Pegbar Pegbar

Animating on paper may not be the most en vogue approach nowadays, but some teachers feel that it’s the perfect way to introduce students to the art form and help them understand the possibilities of the medium.

One of those teachers is New York University’s Jeff Scher, an Emmy Award-winning painter and filmmaker whose works are in the collections of the Guggenheim and the Museum of Modern Art.

Since all of NYU’s classes are remote this semester, his students don’t have easy access to the school’s supplies, especially specialized objects like pegbars, so Scher put together a short guide to creating a homemade pegbar, which he’s given us permission to share below. (Of course, this to make a standard three-hole punch pegbar, not a pegbar using traditional Acme pegs, but considering how difficult it is to find affordable Acme-punched paper, there’s really no other option at this point.)

Check out the tutorial below — and if you make one, share it in the comments — but before doing that, watch one of Scher’s own recent projects made on paper, a music video for Crosby, Stills, Nash & Young’s “Teach Your Children.”

How to Make a Homemade Pegbar

Materials: You will need a hole puncher, a wooden dowel, wood glue, a pencil sharpener, small saw, and a 9″x12″ piece of cardboard.

Step 1: Use your three-hole paper punch to punch a piece of cardboard.
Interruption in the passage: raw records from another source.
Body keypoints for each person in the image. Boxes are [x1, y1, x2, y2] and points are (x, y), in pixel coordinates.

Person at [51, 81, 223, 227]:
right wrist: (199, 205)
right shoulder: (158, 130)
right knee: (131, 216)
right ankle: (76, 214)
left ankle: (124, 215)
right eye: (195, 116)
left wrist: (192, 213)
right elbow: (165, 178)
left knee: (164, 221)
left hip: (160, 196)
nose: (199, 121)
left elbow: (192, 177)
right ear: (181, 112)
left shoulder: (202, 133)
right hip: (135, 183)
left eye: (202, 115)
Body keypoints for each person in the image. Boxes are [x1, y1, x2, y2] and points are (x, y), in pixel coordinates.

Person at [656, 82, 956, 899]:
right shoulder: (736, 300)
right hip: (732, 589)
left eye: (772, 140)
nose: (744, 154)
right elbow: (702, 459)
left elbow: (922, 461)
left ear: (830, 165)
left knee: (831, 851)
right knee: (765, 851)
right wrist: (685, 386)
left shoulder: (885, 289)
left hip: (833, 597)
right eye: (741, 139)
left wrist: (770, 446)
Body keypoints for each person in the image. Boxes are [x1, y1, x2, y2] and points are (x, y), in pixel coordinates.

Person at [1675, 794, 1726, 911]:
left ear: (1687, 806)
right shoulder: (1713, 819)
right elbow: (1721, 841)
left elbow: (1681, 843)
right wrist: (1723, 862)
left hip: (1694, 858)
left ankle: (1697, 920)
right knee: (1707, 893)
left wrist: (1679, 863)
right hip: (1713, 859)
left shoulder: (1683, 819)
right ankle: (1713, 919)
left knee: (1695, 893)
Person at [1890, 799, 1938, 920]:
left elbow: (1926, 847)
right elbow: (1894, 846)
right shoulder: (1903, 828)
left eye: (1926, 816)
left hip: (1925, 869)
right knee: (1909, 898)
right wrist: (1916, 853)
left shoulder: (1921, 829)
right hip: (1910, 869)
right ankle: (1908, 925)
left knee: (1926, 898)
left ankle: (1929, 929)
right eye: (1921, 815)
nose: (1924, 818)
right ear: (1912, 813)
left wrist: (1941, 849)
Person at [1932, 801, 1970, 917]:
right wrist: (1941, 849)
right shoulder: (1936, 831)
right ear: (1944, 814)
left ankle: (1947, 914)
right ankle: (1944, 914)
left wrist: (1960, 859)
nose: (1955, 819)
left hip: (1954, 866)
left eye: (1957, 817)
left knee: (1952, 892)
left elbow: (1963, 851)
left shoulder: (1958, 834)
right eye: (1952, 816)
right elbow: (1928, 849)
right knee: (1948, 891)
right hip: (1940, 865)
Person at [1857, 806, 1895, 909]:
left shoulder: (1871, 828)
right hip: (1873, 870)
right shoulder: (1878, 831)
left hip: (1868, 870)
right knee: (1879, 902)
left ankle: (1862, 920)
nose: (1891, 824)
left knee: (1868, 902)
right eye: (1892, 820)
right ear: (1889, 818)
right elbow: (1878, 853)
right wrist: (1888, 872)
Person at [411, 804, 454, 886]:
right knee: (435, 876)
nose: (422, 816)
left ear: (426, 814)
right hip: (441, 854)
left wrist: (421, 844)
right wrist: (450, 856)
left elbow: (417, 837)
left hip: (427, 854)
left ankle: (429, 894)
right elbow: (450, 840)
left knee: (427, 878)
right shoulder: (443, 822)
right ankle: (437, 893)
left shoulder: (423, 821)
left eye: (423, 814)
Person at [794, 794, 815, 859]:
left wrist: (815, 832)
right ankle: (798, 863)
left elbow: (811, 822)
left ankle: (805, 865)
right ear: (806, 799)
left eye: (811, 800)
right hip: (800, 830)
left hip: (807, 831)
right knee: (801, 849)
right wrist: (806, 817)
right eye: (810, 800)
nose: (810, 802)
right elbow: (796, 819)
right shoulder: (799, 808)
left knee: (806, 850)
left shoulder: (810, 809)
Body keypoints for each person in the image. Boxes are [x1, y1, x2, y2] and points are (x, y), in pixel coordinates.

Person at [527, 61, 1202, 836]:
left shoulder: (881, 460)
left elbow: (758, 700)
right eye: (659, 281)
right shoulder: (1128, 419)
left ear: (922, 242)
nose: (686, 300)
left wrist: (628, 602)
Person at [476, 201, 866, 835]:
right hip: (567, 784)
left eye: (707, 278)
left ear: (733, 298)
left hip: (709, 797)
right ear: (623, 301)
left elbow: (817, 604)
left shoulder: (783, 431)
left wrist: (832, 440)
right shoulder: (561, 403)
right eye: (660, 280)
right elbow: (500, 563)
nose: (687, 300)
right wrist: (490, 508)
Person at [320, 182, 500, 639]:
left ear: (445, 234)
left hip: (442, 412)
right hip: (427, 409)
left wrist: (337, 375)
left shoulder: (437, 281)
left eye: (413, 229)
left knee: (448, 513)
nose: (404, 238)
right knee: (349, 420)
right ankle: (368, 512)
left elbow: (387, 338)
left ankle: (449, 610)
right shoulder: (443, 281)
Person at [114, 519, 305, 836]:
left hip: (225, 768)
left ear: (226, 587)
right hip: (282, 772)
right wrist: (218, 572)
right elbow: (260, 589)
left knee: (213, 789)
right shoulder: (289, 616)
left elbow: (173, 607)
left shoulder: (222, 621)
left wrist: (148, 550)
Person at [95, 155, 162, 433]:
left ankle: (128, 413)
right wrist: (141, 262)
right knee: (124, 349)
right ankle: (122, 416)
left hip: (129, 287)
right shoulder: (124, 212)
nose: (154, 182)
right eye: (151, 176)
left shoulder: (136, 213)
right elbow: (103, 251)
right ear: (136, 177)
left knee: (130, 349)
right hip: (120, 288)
Go to a hardware or hobby store to find a dowel that fits snuggly into the hole. A standard hole is 9/32”. (I found my dowels at a Michaels.)
Step-by-step for making a pegbar
Step 2: Cut the dowel into three one-inch-long sections. Note: I sharpened the dowels just slightly BEFORE cutting them. I used a manual pencil sharpener and turned the crank three times. This will make it easier to slide your work onto the pegs.
Step-by-step for making a pegbar
Step 3: Take the backing cardboard from a 9×12 paper pad. Cut it into two strips about 2” x 10.” Use your punch to punch holes into one of the strips.
Step-by-step for making a pegbar
Step 4: With the two strips aligned, glue the punched strip onto the unpunched strip and then glue the pegs into the holes. I used Gorilla wood glue, but any strong wood or paper glue will do. Make sure all the pegs are straight.You can put a piece of punched paper on it to double-check the alignment. Do this quickly before the glue sets.
Step-by-step for making a pegbar
Step 5: Clamp the two strips together to keep them from warping while the glue dries. I used paper clamps but clothespins or even just some weights would do.
Step-by-step for making a pegbar
Step 6: After a couple hours of drying, remove the clamps and you now have a peg bar.